Menurutnya, kepercayaan masyarakat terhadap institusi Polri dibangun sejak proses penerimaan anggota baru dilakukan secara profesional dan adil.
“Setiap peserta memiliki peluang yang sama. Kelulusan ditentukan kemampuan dan hasil kerja peserta sendiri, bukan faktor lain,” ujarnya.
Sistem CAT yang diterapkan juga memungkinkan hasil ujian diketahui secara langsung setelah tes selesai, sehingga meminimalkan potensi manipulasi nilai sekaligus memperkuat transparansi.

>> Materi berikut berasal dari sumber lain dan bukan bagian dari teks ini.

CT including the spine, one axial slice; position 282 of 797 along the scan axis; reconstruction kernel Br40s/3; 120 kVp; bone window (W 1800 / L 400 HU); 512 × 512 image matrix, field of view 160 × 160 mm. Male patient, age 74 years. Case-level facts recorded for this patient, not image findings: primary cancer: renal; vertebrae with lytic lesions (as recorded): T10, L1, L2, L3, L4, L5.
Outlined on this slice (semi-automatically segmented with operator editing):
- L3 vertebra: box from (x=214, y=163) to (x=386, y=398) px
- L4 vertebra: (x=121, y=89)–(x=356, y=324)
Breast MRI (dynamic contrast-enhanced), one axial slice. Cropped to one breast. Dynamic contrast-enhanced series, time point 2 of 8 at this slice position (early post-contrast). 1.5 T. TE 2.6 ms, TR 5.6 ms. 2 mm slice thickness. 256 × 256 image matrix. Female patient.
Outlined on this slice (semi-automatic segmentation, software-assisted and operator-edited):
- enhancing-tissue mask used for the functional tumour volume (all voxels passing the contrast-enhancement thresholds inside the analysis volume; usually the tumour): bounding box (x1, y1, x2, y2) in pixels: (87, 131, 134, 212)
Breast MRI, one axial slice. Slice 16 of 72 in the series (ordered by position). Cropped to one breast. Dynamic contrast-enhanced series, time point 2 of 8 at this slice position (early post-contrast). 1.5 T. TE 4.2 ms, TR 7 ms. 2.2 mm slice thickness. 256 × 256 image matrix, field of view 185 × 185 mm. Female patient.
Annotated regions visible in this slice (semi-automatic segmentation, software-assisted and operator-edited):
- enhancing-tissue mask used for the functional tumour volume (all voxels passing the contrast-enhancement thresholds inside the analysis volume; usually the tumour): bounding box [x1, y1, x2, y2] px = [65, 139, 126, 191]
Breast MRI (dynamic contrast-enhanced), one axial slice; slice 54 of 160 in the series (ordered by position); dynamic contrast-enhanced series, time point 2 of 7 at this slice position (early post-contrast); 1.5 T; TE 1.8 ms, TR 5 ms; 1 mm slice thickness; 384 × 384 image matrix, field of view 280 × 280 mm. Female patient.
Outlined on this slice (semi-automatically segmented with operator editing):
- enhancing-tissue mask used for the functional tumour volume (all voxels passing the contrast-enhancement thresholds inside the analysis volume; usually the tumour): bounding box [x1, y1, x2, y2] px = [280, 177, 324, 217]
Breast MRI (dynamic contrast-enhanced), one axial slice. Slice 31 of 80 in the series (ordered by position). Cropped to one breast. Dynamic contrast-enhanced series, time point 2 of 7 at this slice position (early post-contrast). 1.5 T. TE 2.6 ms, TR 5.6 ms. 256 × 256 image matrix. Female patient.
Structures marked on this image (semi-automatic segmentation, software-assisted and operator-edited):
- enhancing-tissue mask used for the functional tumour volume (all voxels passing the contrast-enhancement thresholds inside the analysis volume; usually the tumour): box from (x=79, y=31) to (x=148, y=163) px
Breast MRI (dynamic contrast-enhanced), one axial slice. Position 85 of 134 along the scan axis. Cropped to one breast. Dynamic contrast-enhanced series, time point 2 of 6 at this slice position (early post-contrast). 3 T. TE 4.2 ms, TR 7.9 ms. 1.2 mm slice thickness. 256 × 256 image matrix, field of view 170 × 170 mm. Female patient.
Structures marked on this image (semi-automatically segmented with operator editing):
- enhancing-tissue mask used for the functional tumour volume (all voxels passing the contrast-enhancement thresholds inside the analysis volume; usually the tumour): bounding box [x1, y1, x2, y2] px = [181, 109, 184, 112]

Sementara itu, Karo SDM Polda Maluku Kombes Pol Jemi Junaidi selaku Ketua Panitia Daerah menegaskan Polri terus melakukan pembenahan sistem rekrutmen berbasis merit dan kompetensi.
Menurutnya, institusi Polri membutuhkan sumber daya manusia unggul yang tidak hanya cerdas secara akademik, tetapi juga memiliki karakter kuat, integritas, disiplin, dan mental kepribadian yang baik.
“Polri masa depan membutuhkan personel profesional, disiplin, berintegritas, dan siap melayani masyarakat. Karena itu proses seleksi dilakukan ketat agar yang terpilih benar-benar putra-putri terbaik bangsa,” katanya.
Ia menambahkan keterlibatan pengawas internal dan eksternal menjadi bagian dari reformasi kelembagaan Polri untuk membangun sistem rekrutmen yang terbuka dan dipercaya masyarakat.
Hingga tahapan ujian berakhir, seluruh rangkaian seleksi berlangsung aman, tertib, dan lancar sesuai standar operasional yang berlaku.
Melalui sistem seleksi yang ketat dan transparan, Polda Maluku menegaskan tekad melahirkan generasi Bhayangkara yang profesional, berintegritas, serta mampu menjawab tantangan tugas kepolisian di era modern sekaligus memperkuat kepercayaan publik terhadap institusi Polri.